In general implicit schemes will run at a larger timestep and are therefore typically more efficient when running on a single core. However, TUFLOW HPC on larger numbers of cores will generally become faster.

Influences on runtime

There are a large number of factors that influence the speed at which the simulation runs. Some key factors are described below.

Model Size

When parallelising the computations across multiple computational cores (whether they are CPU or GPU cores), at each timestep information has to pass between the cores. This transfer of information leads to a computational overhead. Therefore, a model never scales perfectly linearly i.e. running on two cores won't be exactly two times faster than on a single core. There is more discussion on the discussion pages HPC Scaling across CPU hardware and HPC Scaling on GPU hardware.
The smaller the model, the more the overhead in talking between cores is likely to influence the model runtimes. For a very small model that takes say 30 seconds to run, it may be faster to run a TUFLOW classic model on a single CPU, than to run the same model using TUFLOW HPC on GPU hardware! However as the model gets larger (more 2D cells) the less the influence of the overhead and the greater the benefit of using multiple cores.

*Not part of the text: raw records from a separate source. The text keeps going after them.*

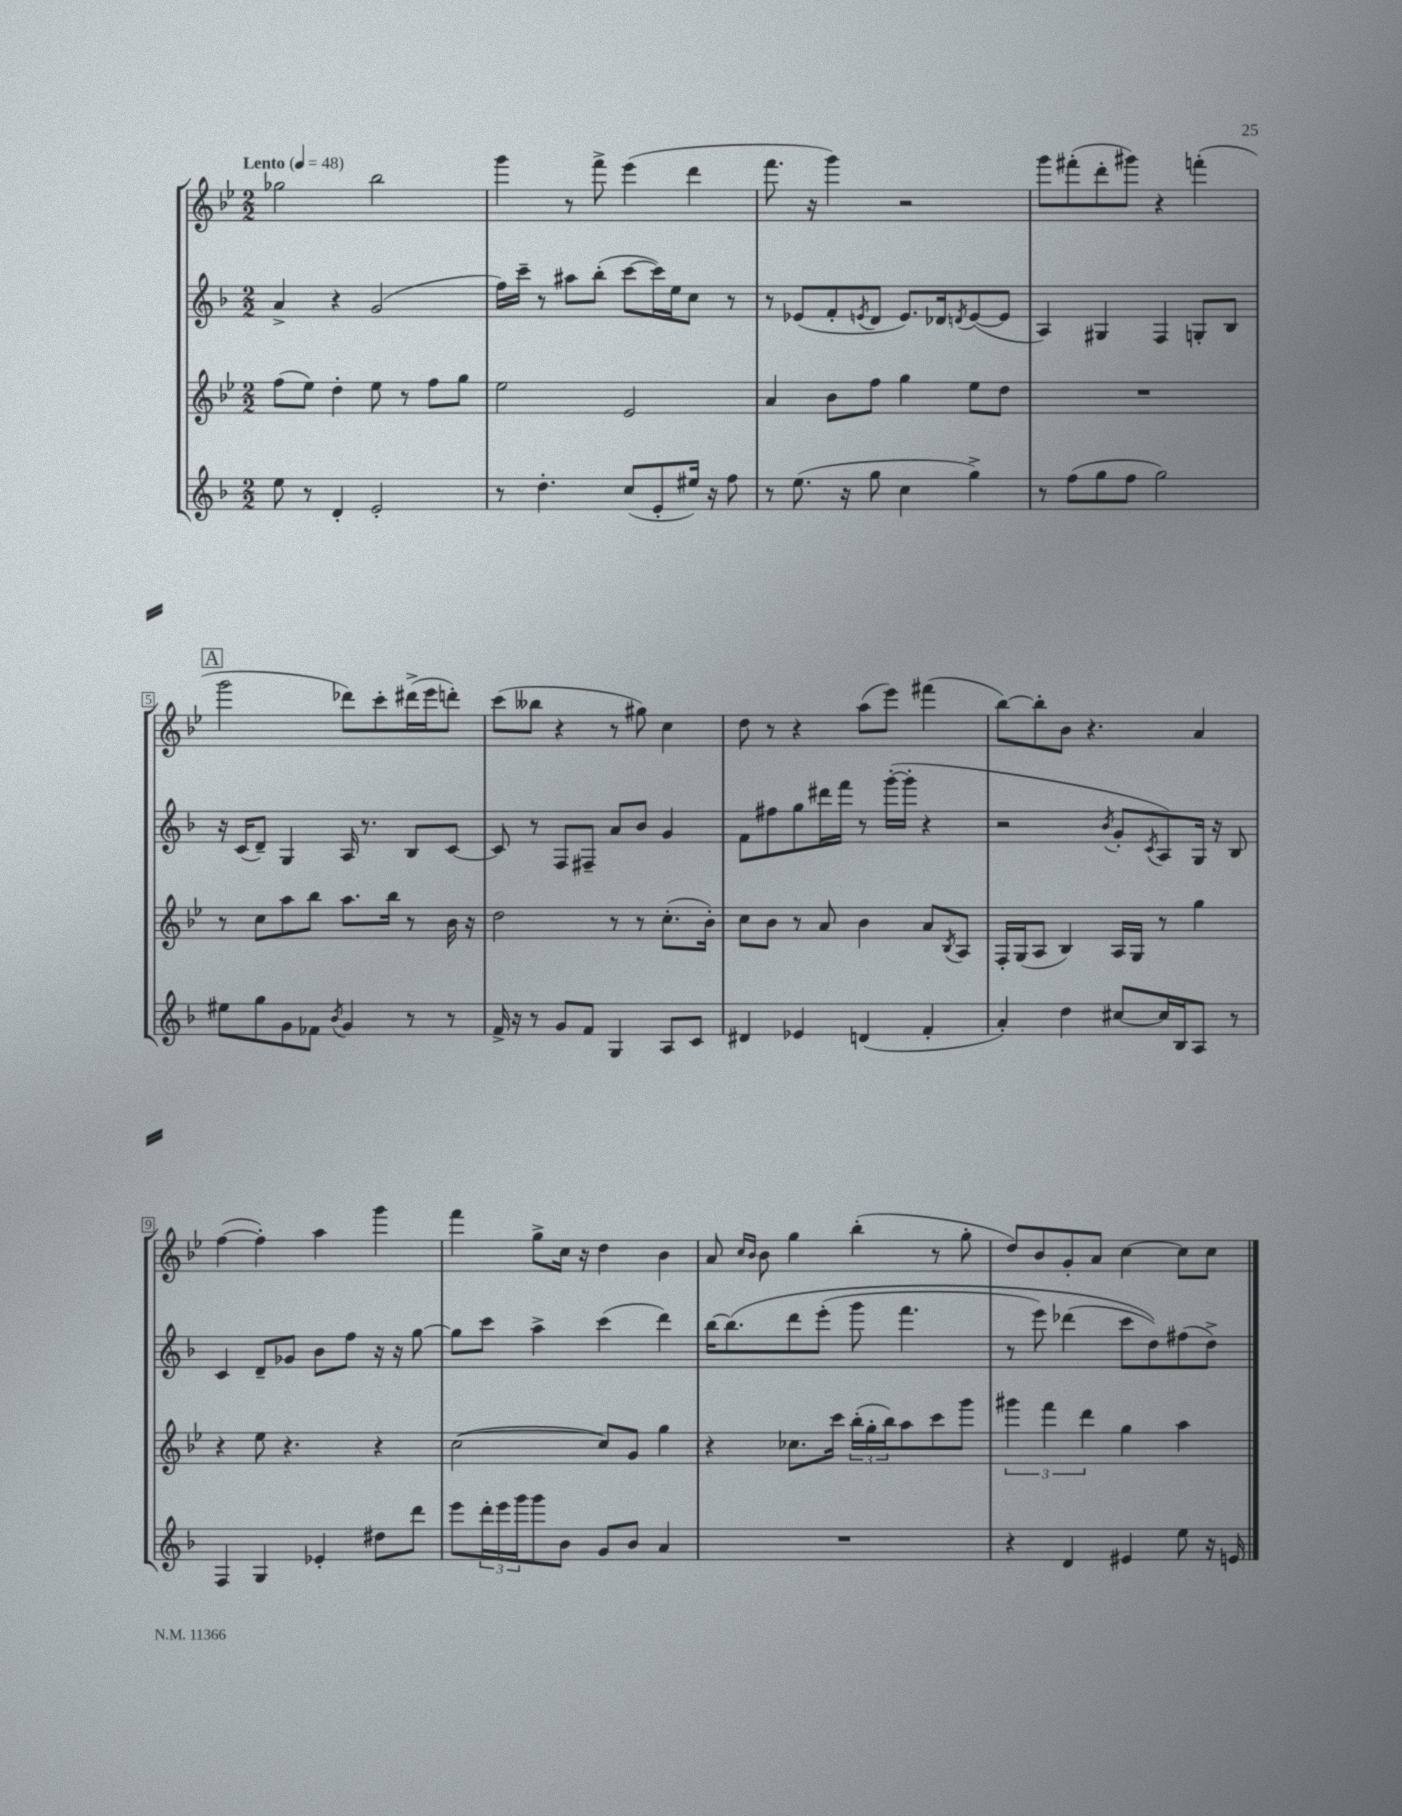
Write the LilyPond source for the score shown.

<<
\new StaffGroup <<
\new Staff = "s0" {
    \clef treble \key bes \major \numericTimeSignature \time 2/2 \tempo "Lento" 4 = 48
    ges''2 bes''2 |
    g'''4 r8 f'''8-> ees'''4( d'''4 |
    f'''8. r16 g'''4) r2 |
    g'''8 fis'''8-.( d'''8-. gis'''8) r4 f'''4-.( |
    \mark \markup { \box "A" } g'''2 des'''8) c'''8-. dis'''16->( ees'''16 d'''8-.) |
    c'''8( beses''8 r4 r8 gis''8) c''4 |
    d''8 r8 r4 a''8( ees'''8) fis'''4( |
    bes''8~) bes''8-. bes'8 r4. a'4 |
    f''4~( f''4-.) a''4 g'''4 |
    f'''4 g''8-> c''16 r16 d''4 bes'4 |
    a'8 \grace { c''16 bes'16 } bes'8 g''4 bes''4-.( r8 g''8-. |
    d''8) bes'8 g'8-. a'8 c''4~ c''8 c''8 \bar "|." |
}
\new Staff = "s1" {
    \clef treble \key f \major \numericTimeSignature \time 2/2
    a'4-> r4 g'2( |
    f''16) c'''16-- r8 ais''8 bes''8-.( c'''8~ c'''16) e''16 c''8 r8 |
    r8 ees'8( f'8-. \acciaccatura { e'8 } d'8 e'8.) des'16 \acciaccatura { d'8 } e'8~( e'8 |
    a4) gis4 f4 g8-. bes8 |
    \mark \markup { \box "A" } r16 c'16( d'8--) g4 a16 r8. bes8 c'8~ |
    c'8 r8 f8 fis8-- a'8 bes'8 g'4 |
    f'8 fis''8 g''8 dis'''16 f'''16 r8 g'''16~-.( g'''16-. r4 |
    r2 \acciaccatura { bes'8 } g'8-. \acciaccatura { c'8 } a8) g16 r16 bes8 |
    c'4 d'8-- ges'8 bes'8 f''8 r16 r16 g''8~ |
    g''8 c'''8 a''4-> c'''4( d'''4) |
    bes''16~ bes''8.\( d'''8 e'''8-.( g'''8 f'''4. |
    r8 e'''8) des'''4( c'''8 d''8)\) fis''8( d''8->) \bar "|." |
}
\new Staff = "s2" {
    \clef treble \key bes \major \numericTimeSignature \time 2/2
    f''8( ees''8) d''4-. ees''8 r8 f''8 g''8 |
    ees''2 ees'2 |
    a'4 bes'8 f''8 g''4 ees''8 d''8 |
    R1 |
    \mark \markup { \box "A" } r8 c''8 a''8 bes''8 a''8. bes''16 r8 bes'16 r16 |
    d''2 r8 r8 c''8.-.( bes'16-.) |
    c''8 bes'8 r8 a'8 bes'4 a'8 \acciaccatura { bes8 } a8 |
    f16-. g16( a8 bes4) a16 g16 r8 g''4 |
    r4 ees''8 r4. r4 |
    c''2~( c''8) g'8 g''4 |
    r4 ces''8. c'''16 \tuplet 3/2 { bes''16-.( g''16-. bes''16) } a''8 c'''8 g'''8 |
    \tuplet 3/2 { gis'''4 f'''4 d'''4 } g''4 a''4 \bar "|." |
}
\new Staff = "s3" {
    \clef treble \key f \major \numericTimeSignature \time 2/2
    e''8 r8 d'4-. e'2-. |
    r8 d''4.-. c''8( e'8-. eis''16) r16 f''8 |
    r8 e''8.( r16 g''8 c''4 g''4->) |
    r8 f''8( g''8 f''8 g''2) |
    \mark \markup { \box "A" } eis''8 g''8 g'8 fes'8 \acciaccatura { bes'8 } g'4 r8 r8 |
    f'16-> r16 r8 g'8 f'8 g4 a8 c'8 |
    dis'4 ees'4 d'4( f'4-. |
    a'4-.) d''4 cis''8~ cis''16 bes16 a8 r8 |
    f4 g4 ees'4-. dis''8 d'''8 |
    e'''8 \tuplet 3/2 { d'''16-. e'''16 g'''16 } g'''8 bes'8 g'8 bes'8 a'4 |
    R1 |
    r4 d'4 eis'4 e''8 r16 e'16 \bar "|." |
}
>>
>>
\layout { \context { \Score \override BarNumber.stencil = #(make-stencil-boxer 0.1 0.3 ly:text-interface::print) } }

???? Chart of classic runtime v's HPC.

Timestepping

The implicit nature of the TUFLOW Classic solver means that it can generally run with a Courant–Friedrichs–Lewy (CFL) number of greater than 1.0. However the explicit nature of TUFLOW HPC generally requires that a CFL of less than 1 is adopted. Therefore, in general TUFLOW HPC will require a smaller timestep than the same TUFLOW Classic model.
TUFLOW HPC uses an adaptive timestep, at each timestep the depths, velocities at each cell within the model are assessed and a 2D timestep is set to meet the stability criteria. TUFLOW Classic normally uses a fixed 2D timestep for the whole simulation.
Note: It is possible to run a TUFLOW HPC using a fixed timestep. It is also possible to run a 2D only TUFLOW Classic simulation with an adaptive timestep. However, the majority of Classic simulations use a fixed timestep and the majority of HPC simulations use an adaptive timestep!
For simulations with large changes in the in hydraulic behavior throughout the simulation an adaptive timestep may be more efficient. For example, a dambreak simulation at the time of the breach the velocities and/or depths may be very high (requiring a low timestep), however, significantly after the breach the velocities/depths may be quite low (and could therefore handle a larger timestep). In this circumstance a variable timestep may be more efficient. For a tidal model the timestep may stay relatively constant throughout the simulation.

Output Frequency

At each map output interval, data is processed and written to the specified output drive. For TUFLOW HPC simulations when running on a GPU device an additional step is required to "pull" the results / data from the GPU device. This creates an additional overhead for HPC simulations. If very frequent map output data is being written, this transfer of information to/from the GPU device may add a a significant amount of time (and is also likely to take a large amount of space on the output drive).

???? chart or table of output frequency effects on runtime.